Second, if the service is actually starting during boot, then check the logs to see if there is something wrong with it. You should already see some lines from the logs in the systemctl status
output, then you can get more logs from that service using:
# journalctl -u acpid.service
You can also look at all the logs since the last reboot, with:
# journalctl -b
This might show other issues that can be related to the issue you're experiencing.
If it turns out acpid.service
is actually starting during boot and screen rotation is not working before it's restarted, it's quite possible that it's being started too early in the boot process and that's what's causing it to misbehave until it gets restarted. Hopefully, if that's the case, the logs might provide you more details to allow you to fix that.
(Please post updates if you find something through this suggested troubleshooting, I'd be happy to give more pointers if you can be more specific about the symptoms you see.)
Finally, using cron to manage systemd services will most likely not really work as expected.

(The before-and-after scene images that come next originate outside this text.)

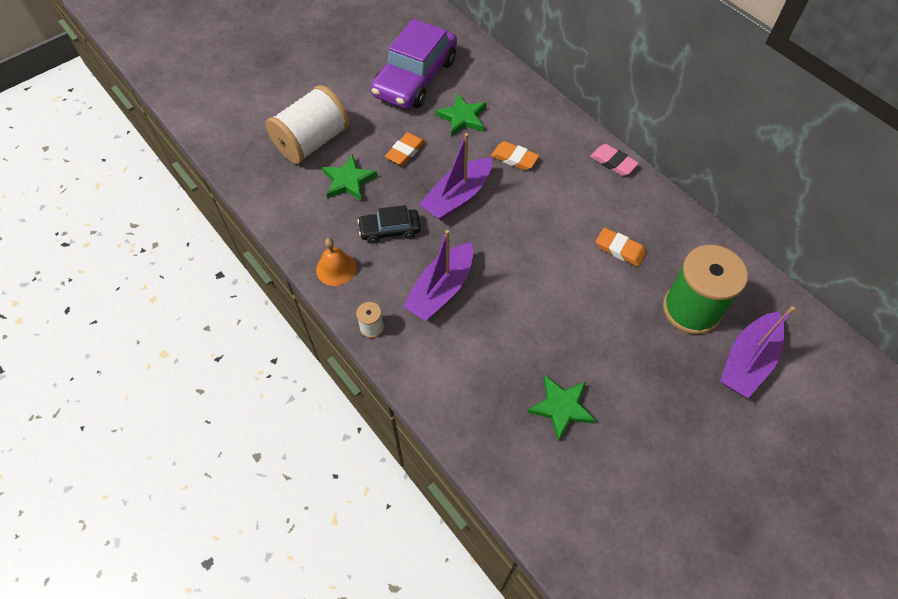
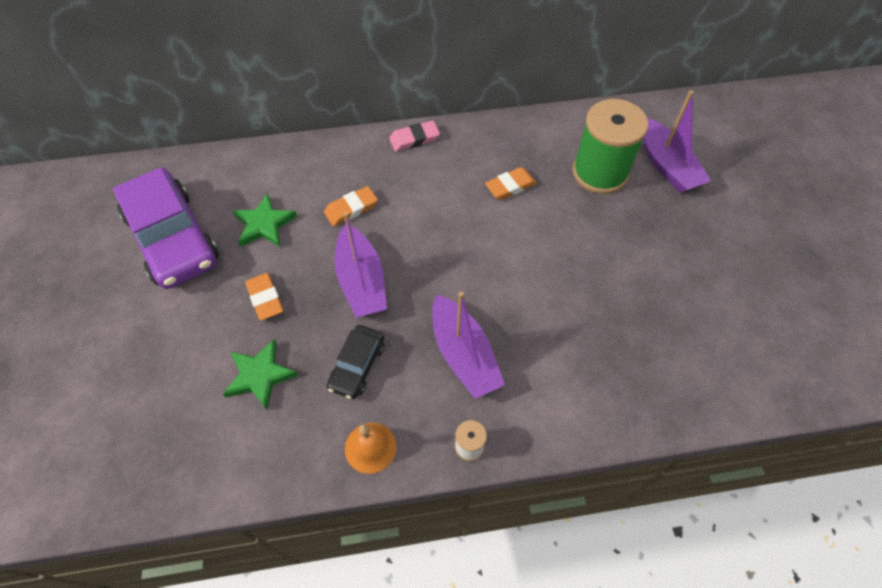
camera: 60 degrees left, 0 degrees up
white spool [266,85,349,164] -> none
green star [527,375,596,441] -> none

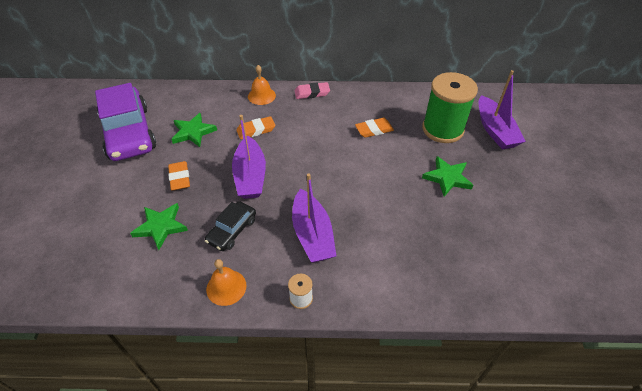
camera: 10 degrees right, 10 degrees down
none -> orange bell [248,65,276,105]
none -> green star [422,156,473,197]

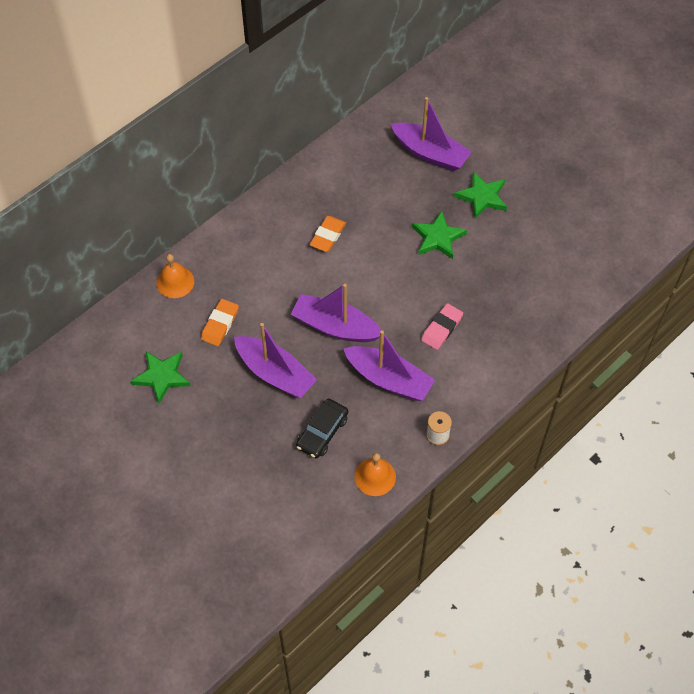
camera: 45 degrees left, 10 degrees up
purple car [95,83,156,161] -> none
green star [130,203,188,250] -> green star moved to [454,172,507,219]
orange eraser [168,161,190,191] -> none
black car [205,201,256,251] -> black car turned 45 degrees clockwise [296,398,348,459]
pink eraser [295,82,330,99] -> pink eraser moved to [421,303,463,350]
green spool [422,72,478,143] -> none
none -> purple boat [291,284,381,342]

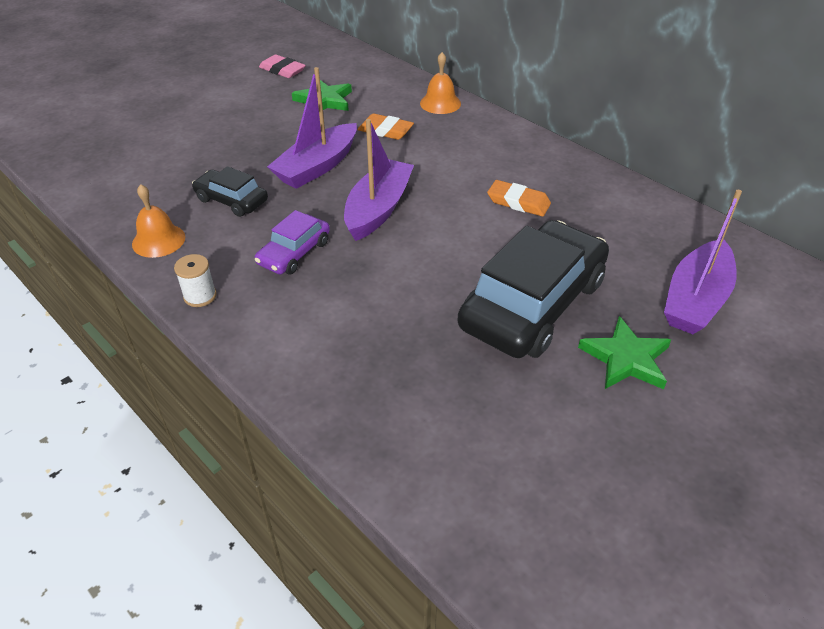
camera: 90 degrees right, 15 degrees down
purple boat [343,330,435,401] -> purple car [255,210,330,274]
green star [412,211,467,259] -> black car [458,220,609,358]
pink eraser [421,303,463,350] -> pink eraser moved to [259,54,306,78]

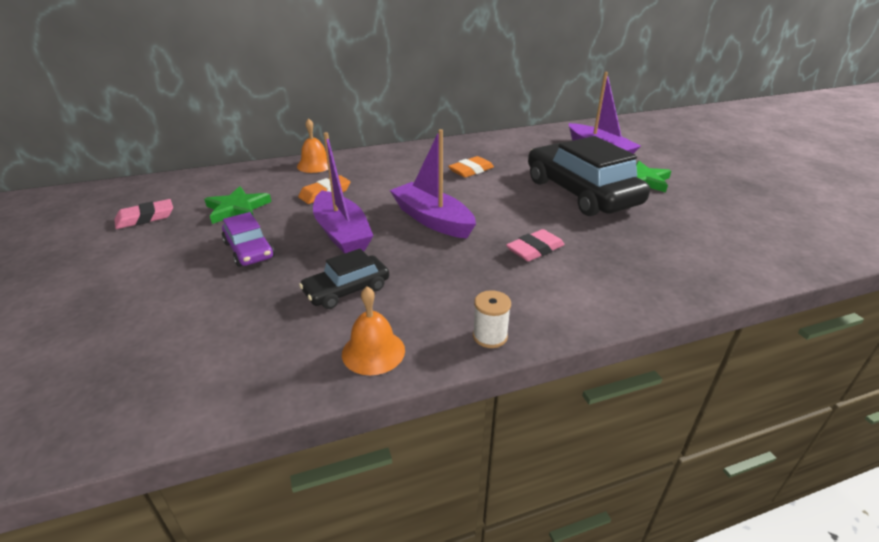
camera: 65 degrees left, 10 degrees down
purple car [255,210,330,274] -> purple car moved to [222,212,274,267]
none -> pink eraser [506,229,565,261]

If you do want to force the service to restart sometime after booting, using a systemd timer unit is a better approach. You can either disable the service on boot and use a timer unit to actually start it once the system has been up for a while, or you can keep it enabled on boot and use a timer unit to trigger a separate service unit (restart-acpid.service
, perhaps?) which uses Type=oneshot
and executes the /usr/bin/systemctl restart acpid.service
command (or the wrapper script which does essentially the same.)
However, that is pretty hacky. So I'd recommend you actually try to address the real problem by finding the root cause, rather than investing into such a clunky workaround for it.